We are often faced with the question of how conversations differ
between groups. One way of answering this question is to look at the
weighted log odds ratio (WLOs) for terms used in each group.
This value measures the strength of association between a word and a
target category in a corpus (or dataset). ParseR uses functions from the
tidylo
package to calculate these. This very nice
blog by Sharon Howard outlines the utility of WLOs compared to other
methodologies to indentify word importance, such as tf-idf and this
blog post by Tyler Schnoebelen is also recommended reading.
To demonstrate how to use the calculate_wlos
function,
we will use the example data included within the ParseR package.
# Example data
example <- ParseR::sprinklr_export
Calculate Weighted Log-Odds Ratios
Let’s say we want to compare how males and females talk about Hispanic Heritage Month.
# Remove rows with no gender information
example <- example %>%
dplyr::filter(SenderGender != "NA")
# Calculate WLOs
wlos <- ParseR::calculate_wlos(example,
topic_var = SenderGender,
text_var = Message,
top_n = 30
)
example
is a list object that contains two items:
-
view: a human-readable tibble that contains the weighted log-odds for each of the top_n = 30 terms
wlos$view
## # A tibble: 60 × 4 ## SenderGender word n log_odds_weighted ## <chr> <chr> <int> <dbl> ## 1 M heritage 147 1.38 ## 2 M celebration 43 1.42 ## 3 F power 13 2.12 ## 4 M festival 13 1.23 ## 5 F put 12 2.04 ## 6 F generations 11 1.95 ## 7 F paid 10 1.86 ## 8 F panel 10 1.86 ## 9 F sources 10 1.86 ## 10 F tribute 10 1.86 ## # ℹ 50 more rows
-
viz: a plot that visualises terms in the view tibble with term frequency on the x-axis, and weighted log-odds on the y-axis.
wlos$viz
What we can learn from the plot is that men appear more likely to associate Hispanic Heritage Month with the celebratory aspects, whereas women discuss the learnings they can take from it.

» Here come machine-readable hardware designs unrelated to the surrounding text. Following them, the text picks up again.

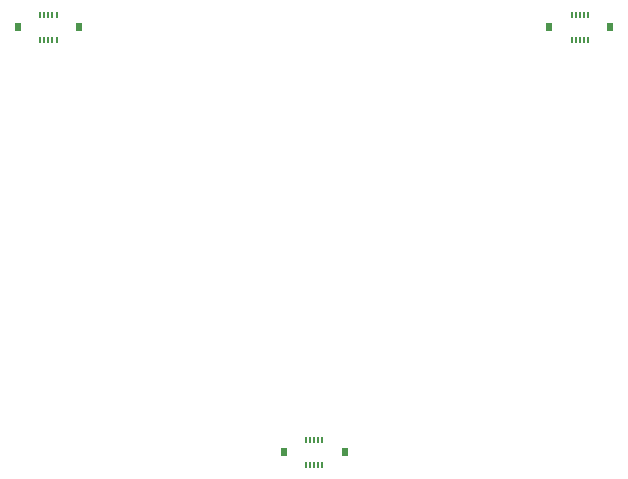
<source format=gbp>
G04*
G04 #@! TF.GenerationSoftware,Altium Limited,Altium Designer,19.0.11 (319)*
G04*
G04 Layer_Color=128*
%FSLAX44Y44*%
%MOMM*%
G71*
G01*
G75*
%ADD29R,0.4900X0.7600*%
%ADD30R,0.1800X0.4800*%
D29*
X125800Y432000D02*
D03*
X74200D02*
D03*
X350800Y72000D02*
D03*
X299200D02*
D03*
X524200Y432000D02*
D03*
X575800D02*
D03*
D30*
X107000Y421400D02*
D03*
Y442600D02*
D03*
X103500Y421400D02*
D03*
Y442600D02*
D03*
X100000Y421400D02*
D03*
Y442600D02*
D03*
X96500Y421400D02*
D03*
Y442600D02*
D03*
X93000Y421400D02*
D03*
Y442600D02*
D03*
X332000Y61400D02*
D03*
Y82600D02*
D03*
X328500Y61400D02*
D03*
Y82600D02*
D03*
X325000Y61400D02*
D03*
Y82600D02*
D03*
X321500Y61400D02*
D03*
Y82600D02*
D03*
X318000Y61400D02*
D03*
Y82600D02*
D03*
X543000Y442600D02*
D03*
Y421400D02*
D03*
X546500Y442600D02*
D03*
Y421400D02*
D03*
X550000Y442600D02*
D03*
Y421400D02*
D03*
X553500Y442600D02*
D03*
Y421400D02*
D03*
X557000Y442600D02*
D03*
Y421400D02*
D03*
M02*

</source>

Advice on interpreting Weighted Log-Odds Ratios
As mentioned at the beginning of this document, WLO is a statistical measure used to determine which words are most strongly associated with a particular category. This is calculated by comparing the frequency of each word in the target category to its frequency in all other categories within the corpus (or dataset).
The value can be interpreted as the logarithm of the ratio of the probability of observing a word in the target category to the probability of observing the same word in all other categories combined. A WLO value > 0 indicates the word or phrase is more strongly associated with the target category than with other categories, whilst a value <0 indicates the others.
In other words, it’s important to remember that the magnitude of a WLO value reflects the strength of the association, but it is not directly interpretable as a probability or frequency. Rather, it reflects the logarithmic difference between two probabilities (or odds), and should be treated as a relative measure of association.
Therefore, when reporting WLO to clients, one must refrain from using phrases such as “This term is X times as likely to appear in Category A than Category B and C”, and instead use phrases such as “This term has a stronger association with Category A than Category B and C”.